鄭大均『在日・強制連行の神話』(文春新書、2004)

西尾幹二氏のような、マスコミ保守あるいは(僕に言わせれば)インチキ保守のヒーローを批判すると、もちろん短絡的な人々は僕がアカであるとかプサヨであるとか言い始めたりするのだろう。よって、上記のような著作も絶版になってしまっているのは残念だと言えば、そうした短絡的に右か左か、味方か敵かという発想しかない人々を更に混乱させるだろうと思う。それは或る意味で、わざとやっていることだ。人は混乱すれば、どうにかして「分かりやすい」ストーリーやキャッチフレーズを飴玉のように投げてくれる人や著作を待望するものである。いまでは、畏れ多くもスメラミコトのおはす我が国の史書を手掛けたなどと妄言を吐くコピペ構成作家とか、Abema に出てくるようなキャバ嬢と変わらない「政治評論家」のお嬢ちゃんとかがいるけれど、しかし僕はそういうものは用意していない。

というわけで、人が右か左かしか関心がない人にとっては混乱するだろうが、僕は一方では、かつて近畿日本鉄道の生駒トンネルを開通させる工事で多くの朝鮮人が動員されて、事故で多くの人々が犠牲となった事績を調べていたりするし、実家の近くにある、いまではコリアン・タウンと呼ばれている猪飼野という地域の記録なども眺めている。関東大震災のときに多くの朝鮮人や中国人を虐殺しておきながら呑気に年金で美術館巡りとかをしている東京の(一部の)高齢者の愚劣さには頭にくる。

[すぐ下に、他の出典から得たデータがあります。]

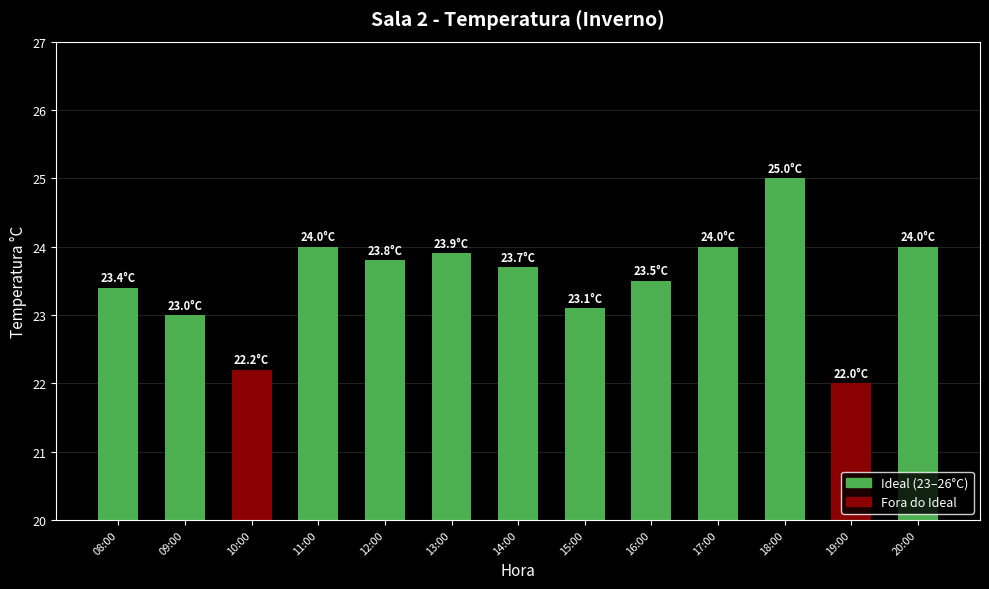

Reading right to left, what are all the values shown in this chart?

24.0	22.0	25.0	24.0	23.5	23.1	23.7	23.9	23.8	24.0	22.2	23.0	23.4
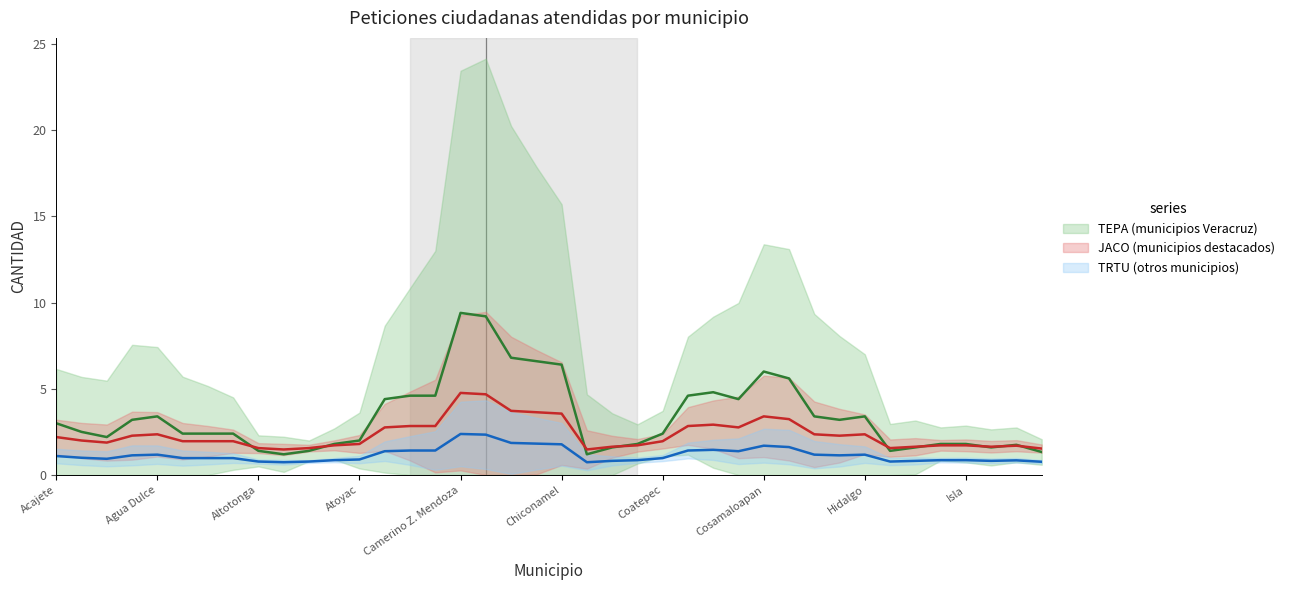

What is the value of the JACO (municipios destacados) point at the 12th from the left?

1.7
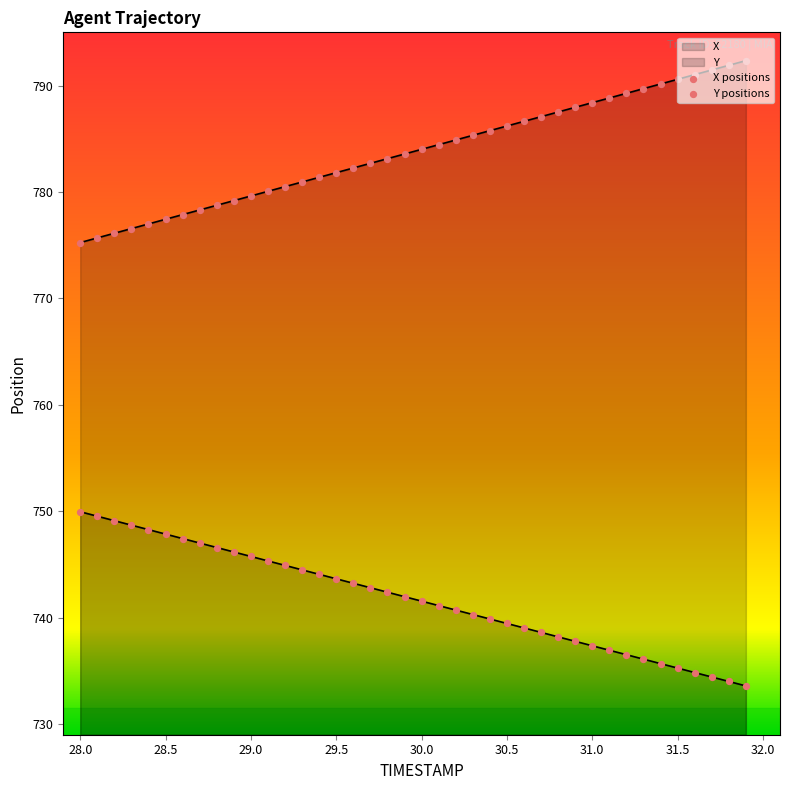

At which category is the sum across all series the highest?

31.9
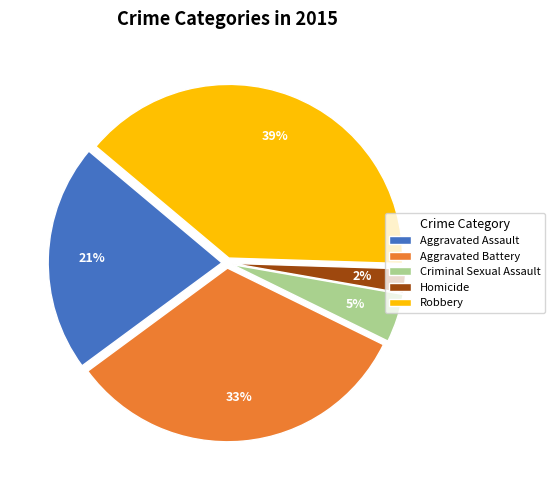

Which category has the biggest portion of the pie?

Robbery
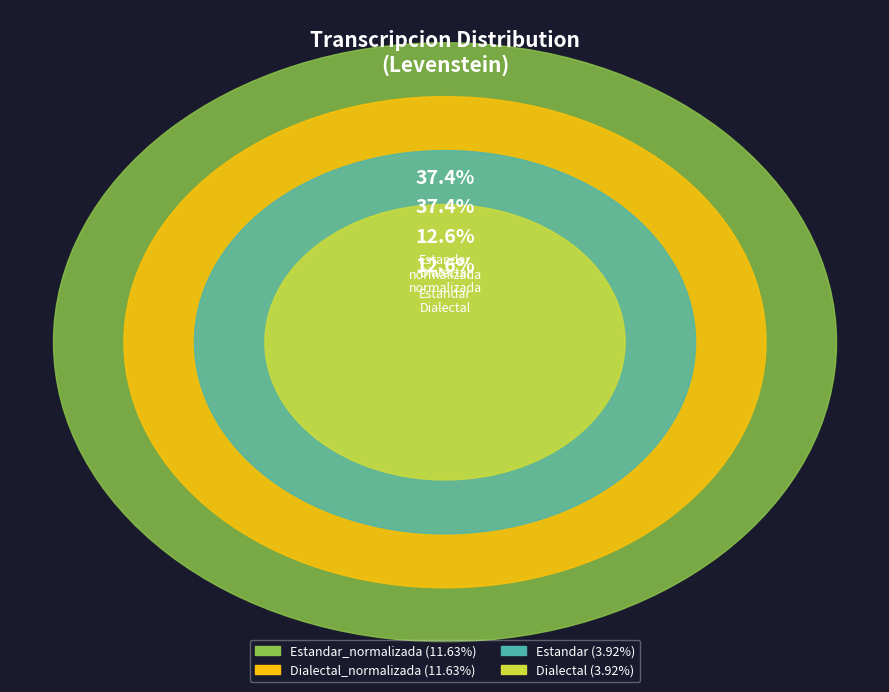

Is there any slice that represents more than half of the pie?

No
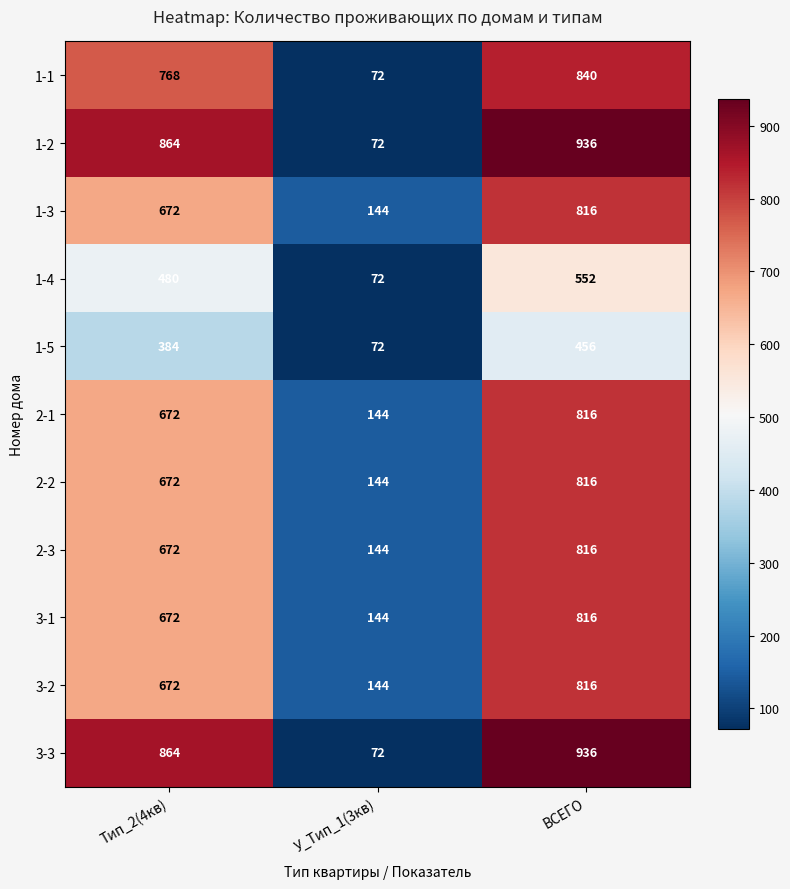

What is the total value across all series at У_Тип_1(3кв)?

1224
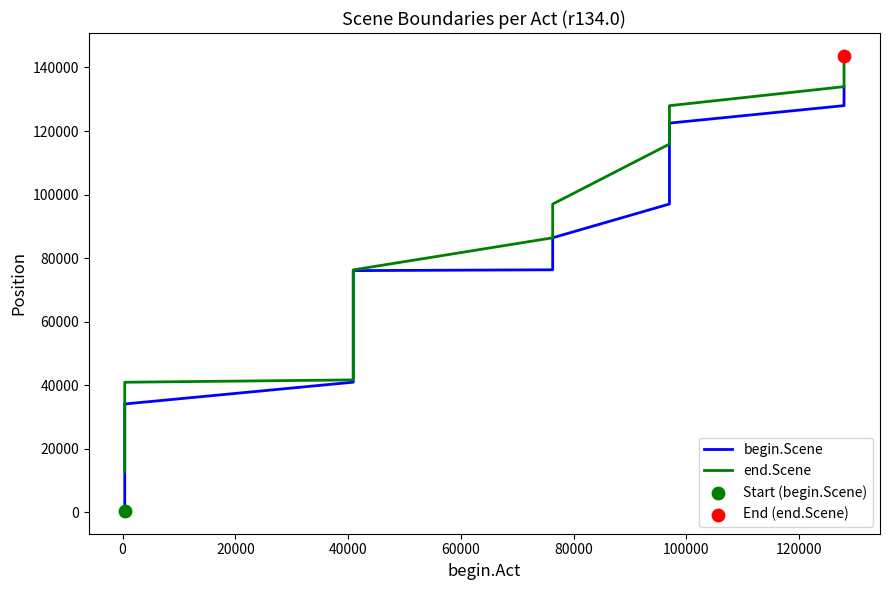

Which series contains the highest Y value?

end.Scene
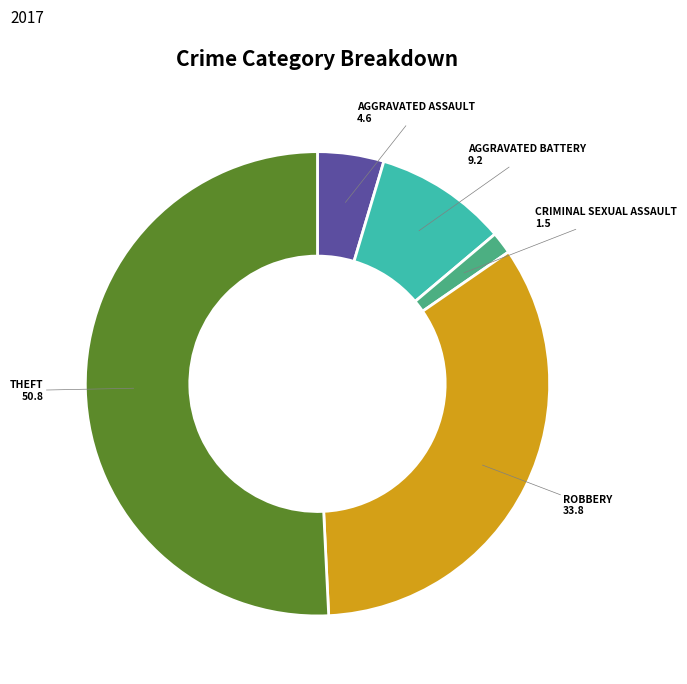

Does any single category account for the majority?

Yes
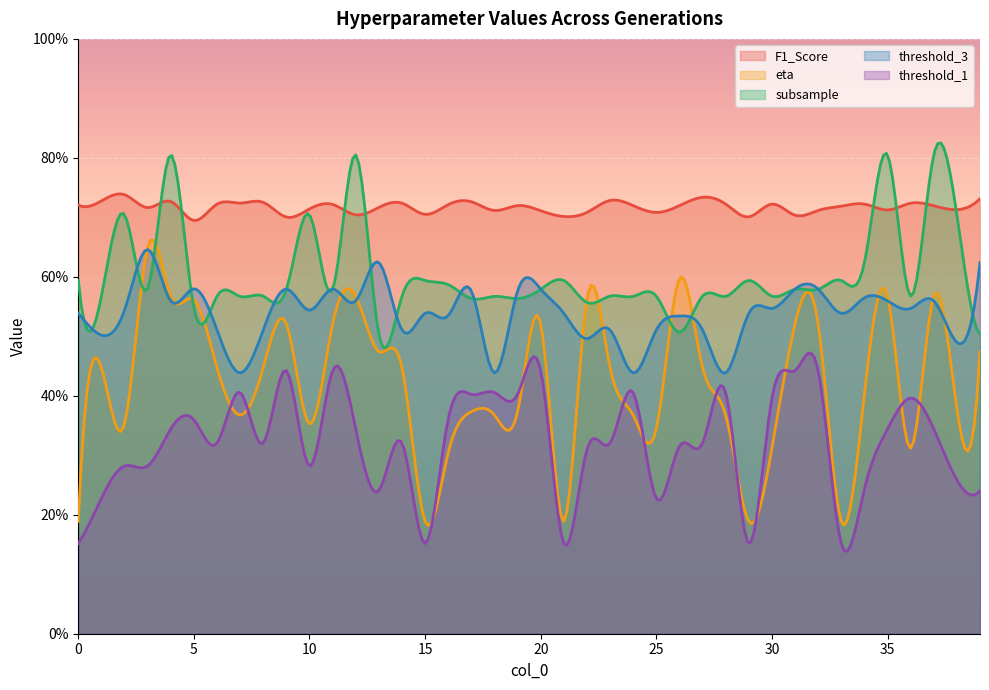

What is the minimum value for F1_Score?

0.7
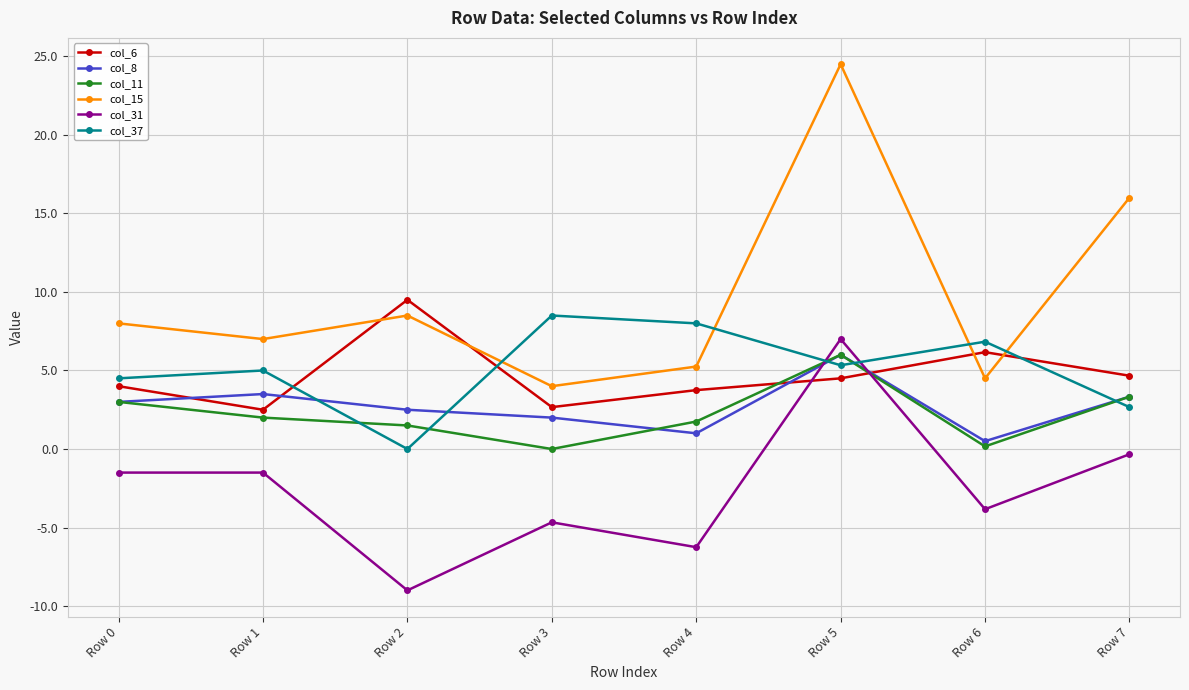

The value of col_37 at Row 5 is 5.3. True or false?

True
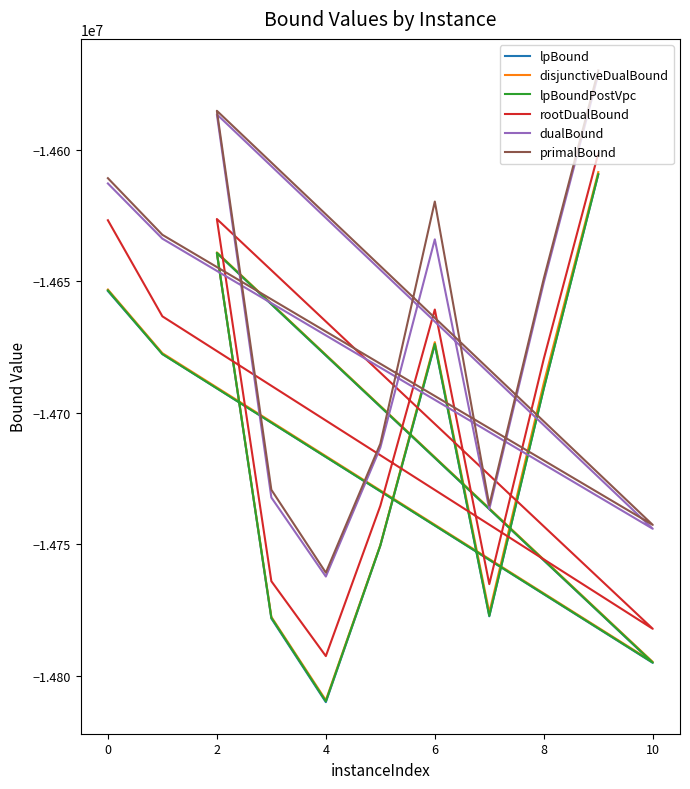

Does the chart display data point markers on the line(s)?

No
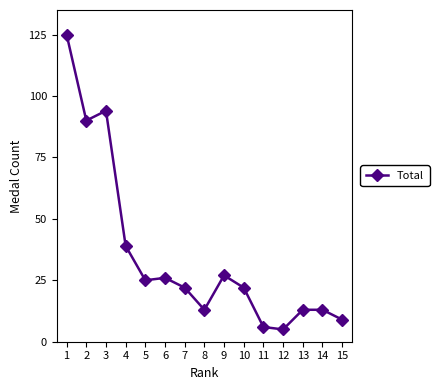

At which label does the data first exceed 22?

1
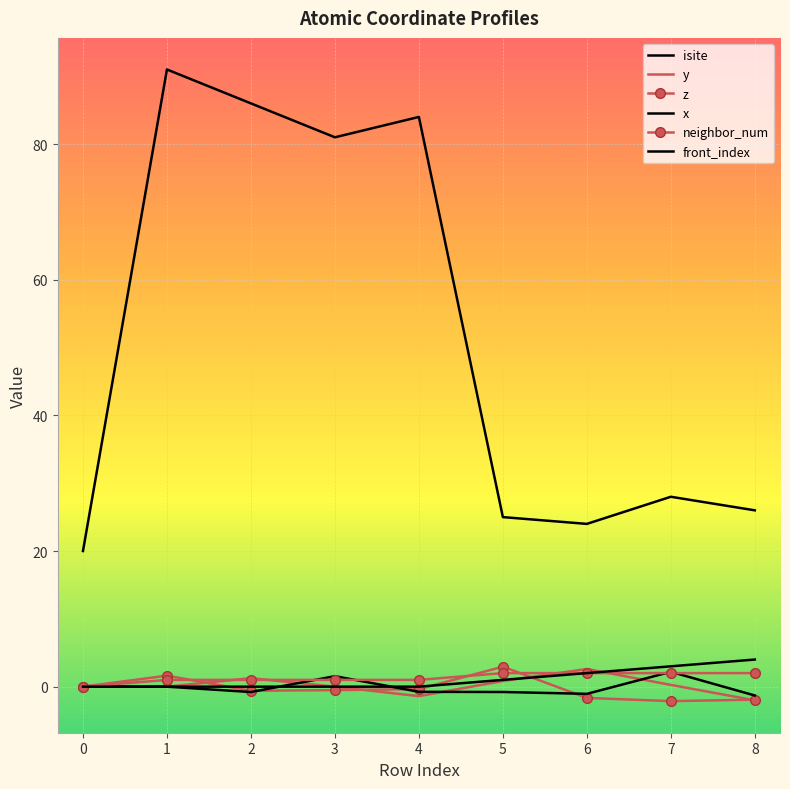

What is the approximate value of x at 6?

-1.1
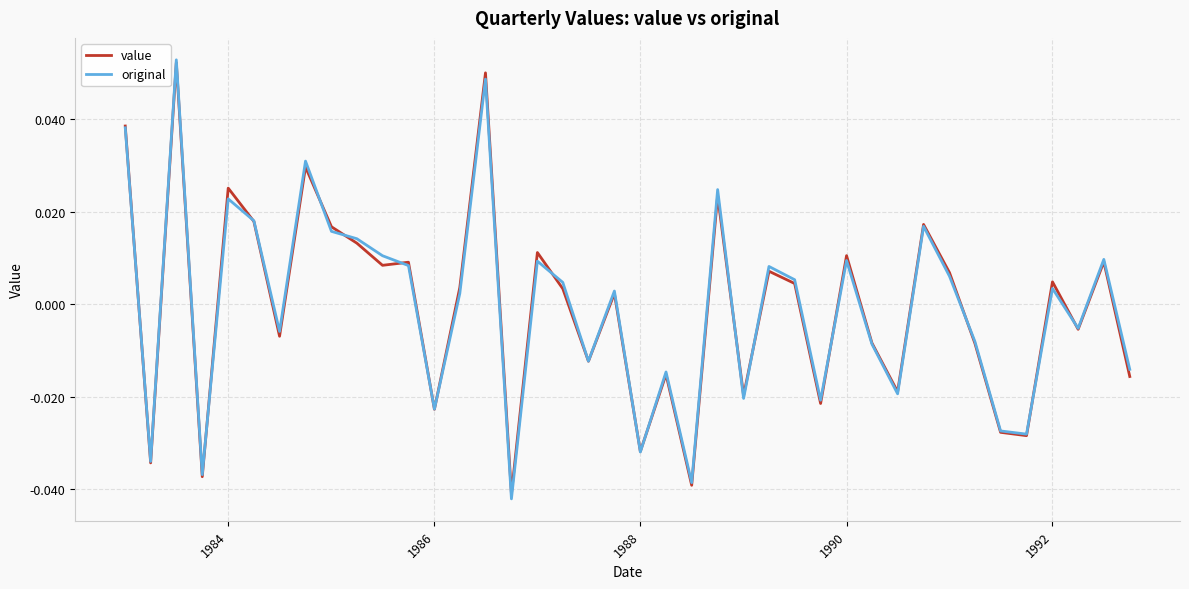

List the series in order of their overall mean, highest first.

original, value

しかし他方で、上記のような本も一読するべき価値があることを認める。確かに、強制連行でなく出稼ぎで来日した人々の中にも、全くの自由意志でやってきたわけではなく、純粋日本人様とやらのブローカーに騙されたり、借金のカタとして連れてこられたりした人々もいるだろう。よって、こういう話は他の多くの移民とか難民の事情と同じく、簡単にあれかこれかという区別やパターンとして分類したり語れるものではない。それゆえ、そういうさまざまな事情をさまざまに調べたうえで提出してくれるような仕事を日本の社会学者には求めているのだが、どうも彼らは自分の気に入ったストーリーに合致した、つまり被害者としての一世からしか話を集められないという、皮肉な意味での系統的誤差を積み上げているようだ。